Düsseldorf | Die Gewerkschaft der Polizei (GdP) sieht die Gesundheit der Beamten in NRW durch marode Polizeigebäude gefährdet. "Die Arbeitsbedingungen sind teilweise unhaltbar und gesundheitsgefährdend", sagte GdP-Landeschef Arnold Plickert der "Rheinischen Post" (Dienstagsausgabe). Eine Mängelliste der GdP, über welche die Zeitung berichtet, zählt landesweit 18 Liegenschaften mit besonders drängenden Problemen auf. Auf Nachfrage dieser Internetzeitung bei der GdP stellte diese fest, dass Kölner Dienstgebäude nicht auf der Liste stünden und betroffen seien.

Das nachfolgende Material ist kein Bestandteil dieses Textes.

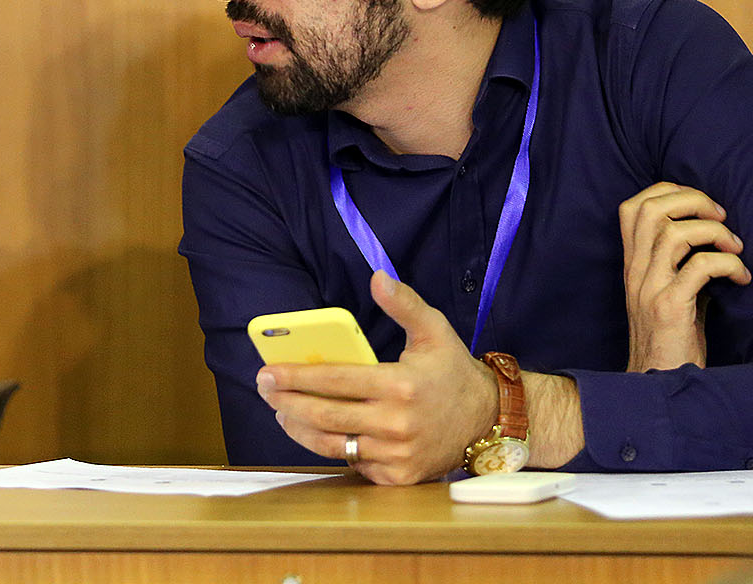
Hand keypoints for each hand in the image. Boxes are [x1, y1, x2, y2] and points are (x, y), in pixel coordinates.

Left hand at [255, 272, 494, 484]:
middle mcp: (397, 423)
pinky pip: (354, 464)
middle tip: (264, 389)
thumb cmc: (453, 371)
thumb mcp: (434, 330)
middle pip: (325, 415)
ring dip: (299, 428)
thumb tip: (377, 276)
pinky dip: (331, 449)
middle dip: (286, 402)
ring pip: (333, 444)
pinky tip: (314, 432)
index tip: (268, 372)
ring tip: (280, 411)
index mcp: (400, 385)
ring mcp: (397, 453)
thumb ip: (404, 303)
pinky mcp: (399, 476)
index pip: (335, 381)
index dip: (296, 378)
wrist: (488, 420)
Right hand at [619, 182, 749, 371]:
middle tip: (721, 217)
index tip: (701, 206)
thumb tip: (714, 236)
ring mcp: (649, 288)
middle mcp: (635, 271)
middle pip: (650, 210)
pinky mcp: (669, 308)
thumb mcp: (668, 292)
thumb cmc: (671, 337)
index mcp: (633, 264)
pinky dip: (727, 264)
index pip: (632, 207)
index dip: (668, 191)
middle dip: (692, 201)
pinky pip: (699, 267)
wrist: (657, 382)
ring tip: (736, 247)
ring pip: (674, 233)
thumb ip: (679, 263)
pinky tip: (741, 278)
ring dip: (715, 232)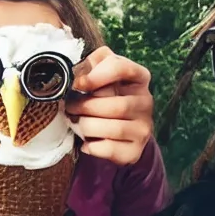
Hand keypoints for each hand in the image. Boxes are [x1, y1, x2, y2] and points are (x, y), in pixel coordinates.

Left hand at [67, 46, 153, 164]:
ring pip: (112, 128)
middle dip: (84, 107)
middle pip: (116, 106)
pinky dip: (91, 147)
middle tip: (69, 107)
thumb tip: (76, 70)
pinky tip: (85, 143)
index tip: (77, 83)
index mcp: (139, 78)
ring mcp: (143, 128)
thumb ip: (91, 64)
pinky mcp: (134, 150)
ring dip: (85, 125)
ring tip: (74, 122)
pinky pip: (109, 149)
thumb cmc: (105, 96)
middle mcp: (146, 102)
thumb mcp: (101, 74)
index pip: (121, 69)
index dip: (97, 75)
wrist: (118, 131)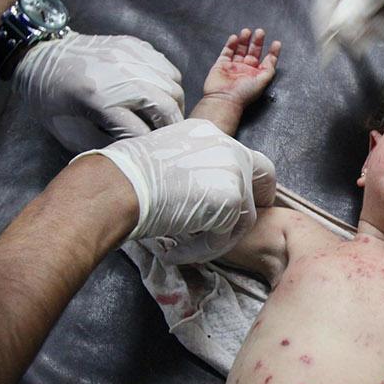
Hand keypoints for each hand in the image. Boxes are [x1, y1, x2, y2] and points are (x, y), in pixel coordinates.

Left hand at [13, 31, 185, 152]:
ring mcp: (129, 56)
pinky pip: (166, 65)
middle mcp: (120, 75)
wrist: (39, 55)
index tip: (149, 153)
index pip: (142, 131)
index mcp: (100, 100)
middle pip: (166, 106)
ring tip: (166, 114)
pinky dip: (168, 82)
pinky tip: (158, 92)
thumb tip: (134, 150)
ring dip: (174, 103)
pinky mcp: (133, 44)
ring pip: (173, 84)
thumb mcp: (68, 131)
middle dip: (171, 126)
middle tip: (169, 137)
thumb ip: (103, 144)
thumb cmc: (50, 98)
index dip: (148, 146)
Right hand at [76, 118, 275, 258]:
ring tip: (186, 247)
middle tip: (240, 227)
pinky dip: (204, 249)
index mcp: (211, 133)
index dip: (251, 179)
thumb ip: (193, 168)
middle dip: (258, 203)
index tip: (249, 197)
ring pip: (243, 216)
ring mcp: (234, 172)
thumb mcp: (167, 158)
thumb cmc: (127, 177)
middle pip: (263, 177)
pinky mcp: (231, 200)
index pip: (246, 156)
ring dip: (217, 237)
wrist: (120, 187)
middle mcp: (229, 147)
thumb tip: (201, 191)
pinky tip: (178, 250)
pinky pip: (226, 237)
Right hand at [202, 28, 279, 105]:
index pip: (267, 61)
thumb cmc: (243, 94)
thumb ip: (269, 69)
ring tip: (247, 31)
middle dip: (257, 42)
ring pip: (240, 50)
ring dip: (244, 40)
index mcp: (257, 75)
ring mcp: (233, 67)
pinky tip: (235, 37)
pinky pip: (226, 52)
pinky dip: (230, 44)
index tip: (276, 43)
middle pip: (253, 52)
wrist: (224, 99)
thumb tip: (272, 58)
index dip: (272, 52)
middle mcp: (245, 71)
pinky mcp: (221, 65)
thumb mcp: (263, 81)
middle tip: (260, 32)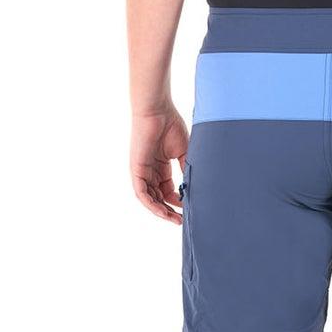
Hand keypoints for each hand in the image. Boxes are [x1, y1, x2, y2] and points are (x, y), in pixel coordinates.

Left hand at [130, 107, 189, 221]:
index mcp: (161, 166)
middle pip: (158, 196)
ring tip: (175, 219)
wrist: (158, 110)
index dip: (178, 200)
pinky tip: (162, 212)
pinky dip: (151, 204)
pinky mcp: (136, 169)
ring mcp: (142, 170)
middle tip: (182, 221)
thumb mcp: (184, 151)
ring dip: (161, 211)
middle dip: (169, 210)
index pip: (168, 189)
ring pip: (149, 198)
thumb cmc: (170, 125)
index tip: (190, 208)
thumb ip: (187, 168)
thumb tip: (195, 186)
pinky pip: (141, 192)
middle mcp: (150, 170)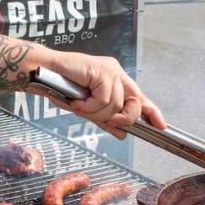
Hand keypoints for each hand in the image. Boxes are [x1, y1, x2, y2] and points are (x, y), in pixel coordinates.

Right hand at [45, 53, 165, 139]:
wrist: (44, 72)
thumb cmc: (61, 87)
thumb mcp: (87, 108)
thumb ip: (105, 119)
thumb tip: (121, 133)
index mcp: (115, 80)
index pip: (139, 97)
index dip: (151, 111)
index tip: (160, 126)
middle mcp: (117, 73)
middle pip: (134, 103)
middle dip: (121, 118)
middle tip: (103, 120)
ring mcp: (111, 70)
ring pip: (116, 105)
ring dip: (95, 112)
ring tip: (79, 106)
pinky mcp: (103, 71)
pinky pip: (104, 99)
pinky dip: (89, 106)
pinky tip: (77, 101)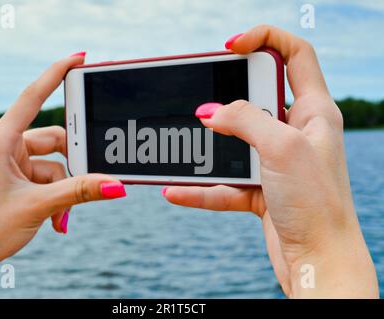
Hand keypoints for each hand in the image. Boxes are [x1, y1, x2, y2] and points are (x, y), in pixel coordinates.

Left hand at [0, 53, 125, 297]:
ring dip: (65, 188)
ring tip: (59, 213)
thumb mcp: (38, 206)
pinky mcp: (19, 178)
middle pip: (55, 140)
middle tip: (91, 177)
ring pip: (57, 165)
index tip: (79, 58)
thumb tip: (116, 185)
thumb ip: (80, 191)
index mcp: (1, 141)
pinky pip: (51, 179)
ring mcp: (13, 163)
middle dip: (72, 165)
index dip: (56, 74)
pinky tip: (55, 218)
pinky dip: (58, 197)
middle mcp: (7, 147)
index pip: (33, 97)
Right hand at [163, 25, 378, 297]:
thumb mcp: (281, 148)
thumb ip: (244, 119)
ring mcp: (277, 162)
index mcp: (314, 111)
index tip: (232, 47)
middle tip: (204, 99)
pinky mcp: (262, 190)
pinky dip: (201, 189)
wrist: (319, 262)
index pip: (296, 55)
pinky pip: (225, 183)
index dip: (265, 39)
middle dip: (228, 97)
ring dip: (209, 147)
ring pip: (236, 144)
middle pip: (258, 97)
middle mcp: (296, 133)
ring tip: (182, 145)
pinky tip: (176, 191)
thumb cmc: (317, 204)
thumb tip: (210, 112)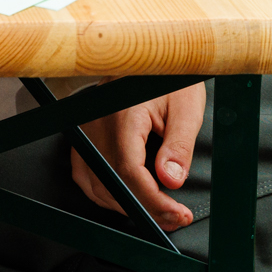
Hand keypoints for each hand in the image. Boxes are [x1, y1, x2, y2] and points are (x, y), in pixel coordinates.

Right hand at [71, 83, 203, 225]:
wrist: (151, 54)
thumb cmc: (168, 77)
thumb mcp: (186, 108)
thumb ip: (178, 146)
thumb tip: (171, 180)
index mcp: (123, 116)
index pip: (130, 173)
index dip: (154, 202)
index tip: (177, 214)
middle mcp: (98, 125)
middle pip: (113, 184)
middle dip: (146, 208)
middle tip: (174, 217)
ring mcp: (87, 130)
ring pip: (96, 184)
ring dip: (125, 204)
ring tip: (157, 210)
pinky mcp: (84, 134)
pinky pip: (85, 174)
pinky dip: (105, 191)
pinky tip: (128, 196)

Stellenweise müssen sich der Liste zufolge 25 Polizisten eine mobile Dusche teilen. Die Liste beklagt Schimmel und Schädlingsbefall, starke Geruchsbelästigungen sowie Mäuse. Das NRW-Innenministerium räumt den Sanierungsstau ein.

Ein Sprecher sagte: "Innenminister Herbert Reul hat diese strukturelle Unterfinanzierung der Polizei-Immobilien durch die Vorgängerregierung in Höhe von etwa 700 Millionen Euro nach seiner Amtsübernahme selbst aufgedeckt." Innenminister Reul hatte das Thema im Innenausschuss des Landtages bereits angeschnitten und steht in Kontakt mit NRW-Finanzminister Lienenkämper. Klar sei auch, so das Innenministerin in Düsseldorf, dass ein jahrelanger Sanierungsstau nicht in wenigen Monaten beseitigt werden könne.